30- Ona, yanında ve yanında olmadıgı zamanlarda, hep hayır dua etmeli, fena dua etmemelidir. Çünkü, gece-gündüz onun için çalışmaktadır. Onun ekmekçisi, aşçısı, terzisi ve hamamcısı ve malının bekçisi ve yoldaşı ve munisi ve yarı ve nigarıdır. (Ma'rifetname'nin yazısı burada tamam oldu.)
İmam-ı Gazali buyuruyor ki, "Erkeğin vazifelerinden onikincisi, hanımını boşamamasıdır. Zira Allahü teâlâ, bütün mübahlar [yani izin verdigi şeyler] içinde yalnız, talak vermeyi [yani boşanmayı] sevmez, zaruret olmadıkça, birini incitmek caiz degildir."
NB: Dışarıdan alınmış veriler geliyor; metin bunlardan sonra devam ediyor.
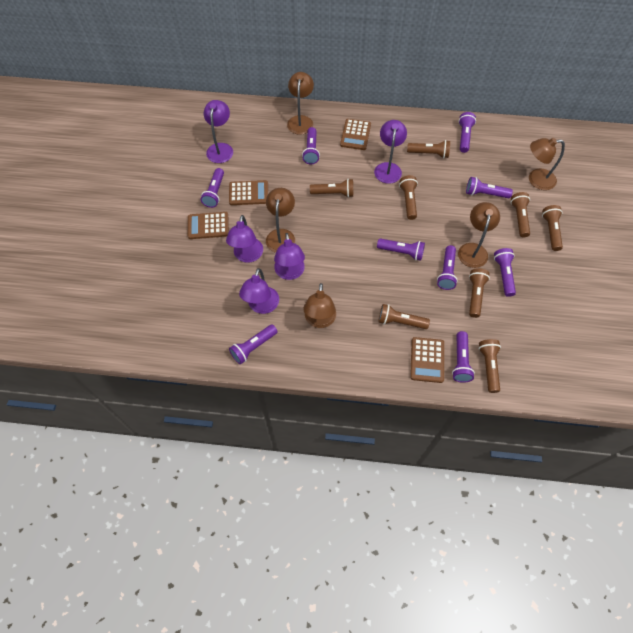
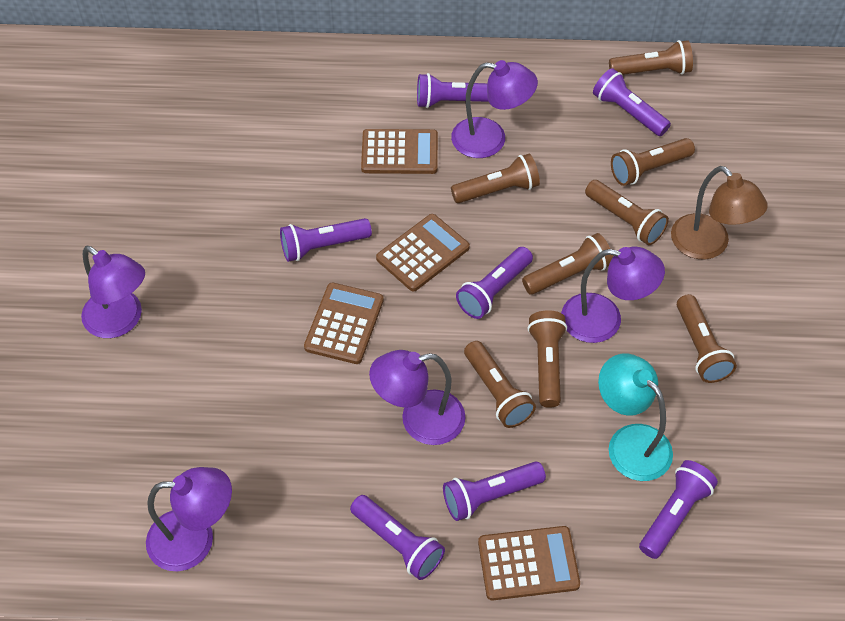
brown lamp: [266,188,295,253] [287,72,314,135] [303,283,336,328] [458,202,500,268] [529,138,565,190] = 5 -> [671,166,768,260] = 1
purple flashlight: [201,168,224,208] [229,324,278,364] [302,127,320,164] [377,239,425,261] [437,245,458,290] [452,331,475,383] [458,112,476,153] [466,177,513,198] [494,248,516,297] = 9 -> [280,218,372,262] [350,495,445,580] [417,73,489,108] [443,461,546,521] [456,247,533,319] [593,68,671,136] [639,460,718,559] = 7
turquoise lamp: none = 0 -> [598,353,673,481] = 1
Dinini bilen ve seven erkekler, her hareketinde dine uyarak, hem kendilerine, hem de aile ve akrabasına ve bütün mahluklara hayırlı ve faideli olur. Bunun için, kızını seven ve onun dünyada ve ahirette mes'ud olmasını isteyen, kızını Müslüman ve salih kimselere vermelidir. Mal ve apartman ve mevki sahibi degil, din ve ahlak sahibi damat aramalıdır. Peygamberimiz buyurdu ki, "Bir kimse, kızını fasıka verirse, Allahü teâlâ'nın emanetine hiyanet etmiş olur. emanete hiyanet edenlerin gidecegi yer, Cehennem'dir." Bir hadis-i şerifte buyuruldu ki: "Kızını fasıka veren kimse, mel'undur." (Fasık, kendini ve ailesini haramlara, günahlara sokan kimsedir.)